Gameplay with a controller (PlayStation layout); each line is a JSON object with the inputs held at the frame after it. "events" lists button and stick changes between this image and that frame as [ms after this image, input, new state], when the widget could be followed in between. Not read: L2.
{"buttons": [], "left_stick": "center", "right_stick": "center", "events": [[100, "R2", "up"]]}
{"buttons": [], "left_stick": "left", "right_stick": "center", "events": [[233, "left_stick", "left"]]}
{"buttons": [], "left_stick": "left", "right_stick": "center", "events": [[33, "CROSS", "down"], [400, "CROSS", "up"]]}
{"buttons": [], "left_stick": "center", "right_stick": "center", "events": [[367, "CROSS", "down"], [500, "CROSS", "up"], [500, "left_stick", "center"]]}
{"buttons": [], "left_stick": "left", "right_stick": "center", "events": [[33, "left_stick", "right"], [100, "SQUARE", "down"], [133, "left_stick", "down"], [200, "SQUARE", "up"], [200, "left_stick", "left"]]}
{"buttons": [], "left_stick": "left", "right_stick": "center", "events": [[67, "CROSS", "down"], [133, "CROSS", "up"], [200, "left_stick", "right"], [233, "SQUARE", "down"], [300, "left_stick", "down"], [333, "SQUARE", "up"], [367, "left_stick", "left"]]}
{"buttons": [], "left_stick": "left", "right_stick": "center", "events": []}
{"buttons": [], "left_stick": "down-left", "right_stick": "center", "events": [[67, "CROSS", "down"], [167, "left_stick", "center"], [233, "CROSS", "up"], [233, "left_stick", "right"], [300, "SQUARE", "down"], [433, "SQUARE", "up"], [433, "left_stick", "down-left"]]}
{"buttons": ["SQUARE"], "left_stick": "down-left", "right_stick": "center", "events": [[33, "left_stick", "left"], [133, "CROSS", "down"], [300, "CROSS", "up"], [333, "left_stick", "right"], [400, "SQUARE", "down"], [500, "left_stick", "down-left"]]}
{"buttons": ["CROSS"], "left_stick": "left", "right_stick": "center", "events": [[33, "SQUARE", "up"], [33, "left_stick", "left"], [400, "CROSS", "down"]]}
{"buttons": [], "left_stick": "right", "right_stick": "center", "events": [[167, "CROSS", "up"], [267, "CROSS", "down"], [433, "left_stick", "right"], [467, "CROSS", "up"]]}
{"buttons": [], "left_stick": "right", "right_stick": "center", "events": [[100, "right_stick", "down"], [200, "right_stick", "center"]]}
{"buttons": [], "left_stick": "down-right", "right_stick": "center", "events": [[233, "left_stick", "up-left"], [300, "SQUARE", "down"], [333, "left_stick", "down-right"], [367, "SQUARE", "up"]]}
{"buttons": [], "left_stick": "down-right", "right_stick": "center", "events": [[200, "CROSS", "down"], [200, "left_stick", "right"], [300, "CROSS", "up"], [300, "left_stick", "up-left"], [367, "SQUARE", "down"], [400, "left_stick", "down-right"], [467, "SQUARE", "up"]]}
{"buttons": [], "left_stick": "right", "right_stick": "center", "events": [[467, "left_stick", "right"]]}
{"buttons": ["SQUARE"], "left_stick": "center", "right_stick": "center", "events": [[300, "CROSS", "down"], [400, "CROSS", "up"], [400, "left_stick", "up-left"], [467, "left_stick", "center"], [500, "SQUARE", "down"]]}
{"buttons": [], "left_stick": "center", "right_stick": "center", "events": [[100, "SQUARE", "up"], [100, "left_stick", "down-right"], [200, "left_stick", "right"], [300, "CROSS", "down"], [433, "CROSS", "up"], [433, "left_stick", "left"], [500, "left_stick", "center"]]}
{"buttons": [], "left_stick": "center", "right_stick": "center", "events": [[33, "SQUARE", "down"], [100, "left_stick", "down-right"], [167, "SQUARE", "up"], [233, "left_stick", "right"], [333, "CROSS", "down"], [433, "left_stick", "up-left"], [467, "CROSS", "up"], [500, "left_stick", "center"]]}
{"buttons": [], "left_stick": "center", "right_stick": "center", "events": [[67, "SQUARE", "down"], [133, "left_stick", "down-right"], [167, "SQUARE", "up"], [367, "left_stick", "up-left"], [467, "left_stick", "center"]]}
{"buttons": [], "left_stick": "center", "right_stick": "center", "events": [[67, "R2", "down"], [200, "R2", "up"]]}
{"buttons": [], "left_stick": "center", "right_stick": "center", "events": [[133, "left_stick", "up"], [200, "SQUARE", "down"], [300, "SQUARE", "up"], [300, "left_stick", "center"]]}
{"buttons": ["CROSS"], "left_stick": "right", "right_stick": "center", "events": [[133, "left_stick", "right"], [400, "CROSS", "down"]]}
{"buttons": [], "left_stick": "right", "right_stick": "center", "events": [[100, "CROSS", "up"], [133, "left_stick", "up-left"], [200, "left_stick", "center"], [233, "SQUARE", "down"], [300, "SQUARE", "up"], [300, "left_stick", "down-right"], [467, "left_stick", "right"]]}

Required work =
Every record must be returned exactly.

Result of this exercise =
Gameplay with a controller (PlayStation layout); each line is a JSON object with the inputs held at the frame after it. "events" lists button and stick changes between this image and that frame as [ms after this image, input, new state], when the widget could be followed in between. Not read: L2.
{"buttons": [], "left_stick": "center", "right_stick": "center", "events": [[100, "R2", "up"]]}
{"buttons": [], "left_stick": "left", "right_stick": "center", "events": [[233, "left_stick", "left"]]}
{"buttons": [], "left_stick": "left", "right_stick": "center", "events": [[33, "CROSS", "down"], [400, "CROSS", "up"]]}
{"buttons": [], "left_stick": "center", "right_stick": "center", "events": [[367, "CROSS", "down"], [500, "CROSS", "up"], [500, "left_stick", "center"]]}
{"buttons": [], "left_stick": "left", "right_stick": "center", "events": [[33, "left_stick", "right"], [100, "SQUARE", "down"], [133, "left_stick", "down"], [200, "SQUARE", "up"], [200, "left_stick", "left"]]}
{"buttons": [], "left_stick": "left", "right_stick": "center", "events": [[67, "CROSS", "down"], [133, "CROSS", "up"], [200, "left_stick", "right"], [233, "SQUARE", "down"], [300, "left_stick", "down"], [333, "SQUARE", "up"], [367, "left_stick", "left"]]}
{"buttons": [], "left_stick": "left", "right_stick": "center", "events": []}
{"buttons": [], "left_stick": "down-left", "right_stick": "center", "events": [[67, "CROSS", "down"], [167, "left_stick", "center"], [233, "CROSS", "up"], [233, "left_stick", "right"], [300, "SQUARE", "down"], [433, "SQUARE", "up"], [433, "left_stick", "down-left"]]}
{"buttons": ["SQUARE"], "left_stick": "down-left", "right_stick": "center", "events": [[33, "left_stick", "left"], [133, "CROSS", "down"], [300, "CROSS", "up"], [333, "left_stick", "right"], [400, "SQUARE", "down"], [500, "left_stick", "down-left"]]}
{"buttons": ["CROSS"], "left_stick": "left", "right_stick": "center", "events": [[33, "SQUARE", "up"], [33, "left_stick", "left"], [400, "CROSS", "down"]]}
{"buttons": [], "left_stick": "right", "right_stick": "center", "events": [[167, "CROSS", "up"], [267, "CROSS", "down"], [433, "left_stick", "right"], [467, "CROSS", "up"]]}
{"buttons": [], "left_stick": "right", "right_stick": "center", "events": [[100, "right_stick", "down"], [200, "right_stick", "center"]]}
{"buttons": [], "left_stick": "down-right", "right_stick": "center", "events": [[233, "left_stick", "up-left"], [300, "SQUARE", "down"], [333, "left_stick", "down-right"], [367, "SQUARE", "up"]]}
{"buttons": [], "left_stick": "down-right", "right_stick": "center", "events": [[200, "CROSS", "down"], [200, "left_stick", "right"], [300, "CROSS", "up"], [300, "left_stick", "up-left"], [367, "SQUARE", "down"], [400, "left_stick", "down-right"], [467, "SQUARE", "up"]]}
{"buttons": [], "left_stick": "right", "right_stick": "center", "events": [[467, "left_stick", "right"]]}
{"buttons": ["SQUARE"], "left_stick": "center", "right_stick": "center", "events": [[300, "CROSS", "down"], [400, "CROSS", "up"], [400, "left_stick", "up-left"], [467, "left_stick", "center"], [500, "SQUARE", "down"]]}
{"buttons": [], "left_stick": "center", "right_stick": "center", "events": [[100, "SQUARE", "up"], [100, "left_stick", "down-right"], [200, "left_stick", "right"], [300, "CROSS", "down"], [433, "CROSS", "up"], [433, "left_stick", "left"], [500, "left_stick", "center"]]}
{"buttons": [], "left_stick": "center", "right_stick": "center", "events": [[33, "SQUARE", "down"], [100, "left_stick", "down-right"], [167, "SQUARE", "up"], [233, "left_stick", "right"], [333, "CROSS", "down"], [433, "left_stick", "up-left"], [467, "CROSS", "up"], [500, "left_stick", "center"]]}
{"buttons": [], "left_stick": "center", "right_stick": "center", "events": [[67, "SQUARE", "down"], [133, "left_stick", "down-right"], [167, "SQUARE", "up"], [367, "left_stick", "up-left"], [467, "left_stick", "center"]]}
{"buttons": [], "left_stick": "center", "right_stick": "center", "events": [[67, "R2", "down"], [200, "R2", "up"]]}
{"buttons": [], "left_stick": "center", "right_stick": "center", "events": [[133, "left_stick", "up"], [200, "SQUARE", "down"], [300, "SQUARE", "up"], [300, "left_stick", "center"]]}
{"buttons": ["CROSS"], "left_stick": "right", "right_stick": "center", "events": [[133, "left_stick", "right"], [400, "CROSS", "down"]]}
{"buttons": [], "left_stick": "right", "right_stick": "center", "events": [[100, "CROSS", "up"], [133, "left_stick", "up-left"], [200, "left_stick", "center"], [233, "SQUARE", "down"], [300, "SQUARE", "up"], [300, "left_stick", "down-right"], [467, "left_stick", "right"]]}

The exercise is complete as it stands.